One of our awesome community members, @SwedishMike, attended Bsides Seattle and answered some questions for the community. Do you have questions for SwedishMike? Reply to this post and ask!
Q: Was this your first time attending a BSides event?
A: Yes, (although I’ve had the pleasure of attending other similar events around the country over the years) this was the first BSides that I’ve ever attended.
Q; What new things did you learn that you would like to share?
A: Rebekah Brown’s (@PDXbek) keynote presentation about “Finding methods in the magic: Solving complex problems with complex thinking” was extremely informative. We often try to solve complex problems using simple methods. This is no different than our approach to Information & CyberSecurity Threats -> We can’t just patch ourselves to death or buy new security tools…
Q: What would you like to learn more about?
A: Utilizing the Empire API. I think that the best defense is a great offense. I’m always interested in learning new ways to test and validate current security practices and platforms in order to identify gaps and spaces that an adversary can maneuver.
Q: Key takeaways?
A: Wetware: The importance of utilizing the human “domain”. Presented by @robertesell
[Wetware] is an art term used by hackers to describe a non-firmware, hardware or software approach to getting the information they want to pilfer. In other words, people.
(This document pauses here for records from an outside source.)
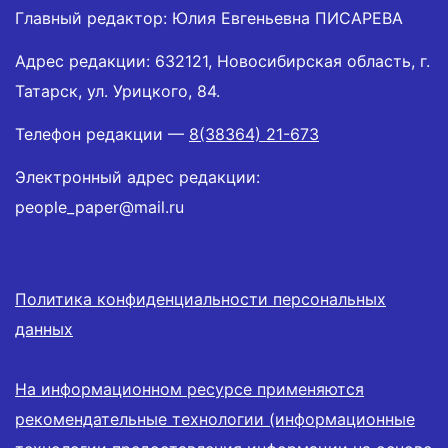
Главный редактор: Юлия Евгеньевна ПИСАРЕВА
Адрес редакции: 632121, Новосибирская область, г.
Татарск, ул. Урицкого, 84.
Телефон редакции —
8(38364) 21-673
Электронный адрес редакции:
people_paper@mail.ru
Политика конфиденциальности персональных
данных
На информационном ресурсе применяются
рекомендательные технологии (информационные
We often throw far more emphasis on product and tools, when a better course of action might be to educate people and increase awareness.
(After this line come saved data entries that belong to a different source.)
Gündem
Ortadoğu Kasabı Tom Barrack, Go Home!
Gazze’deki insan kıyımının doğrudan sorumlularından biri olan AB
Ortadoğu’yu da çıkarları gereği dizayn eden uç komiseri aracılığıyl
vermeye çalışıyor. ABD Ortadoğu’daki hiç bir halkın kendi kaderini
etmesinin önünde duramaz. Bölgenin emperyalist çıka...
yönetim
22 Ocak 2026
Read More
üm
Q: Any interesting stories you would like to share?
A: Since BSides was a new experience for me I decided to try to take as much in as possible. Overall, the presentations were very informative and well delivered. The venue itself in the Microsoft Commons was excellent, and it is always fun to pick locks and meet likeminded people.
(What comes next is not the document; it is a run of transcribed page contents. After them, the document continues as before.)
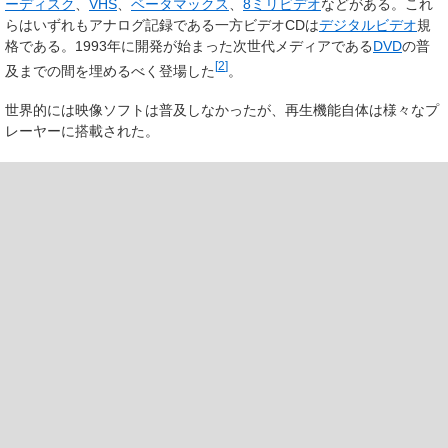
ーディスク
、
VHS
、
ベータマックス
、
8ミリビデオ
などがある。これ
らはいずれもアナログ記録である一方ビデオCDは
デジタルビデオ
規
格である。1993年に開発が始まった次世代メディアである
DVD
の普
[
2
]
及までの間を埋めるべく登場した
。
世界的には映像ソフトは普及しなかったが、再生機能自体は様々なプ
レーヤーに搭載された。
Q: Did you receive any questions from other attendees on automation?
A: Yes, some really interesting questions regarding where we see the SAO space going, and what we would consider a “best practice”. Some analysts even wondered if they’d be out of a job…
My common answer was - At the end of the day no one will be out of a job, they will just be able to put their focus on issues that matter. The average organization may receive over 500 alerts per day (according to EMA), with the average analyst only being able to handle 10-15 alerts, using manual labor it would take a huge SOC to manage the workload. Since none of us really enjoy doing the mundane, boring and/or repetitive work of manual research, having the ability to automate and orchestrate those tasks are key for reducing risk, time to “eyes on” (if necessary), and ultimately maintaining our quality of life.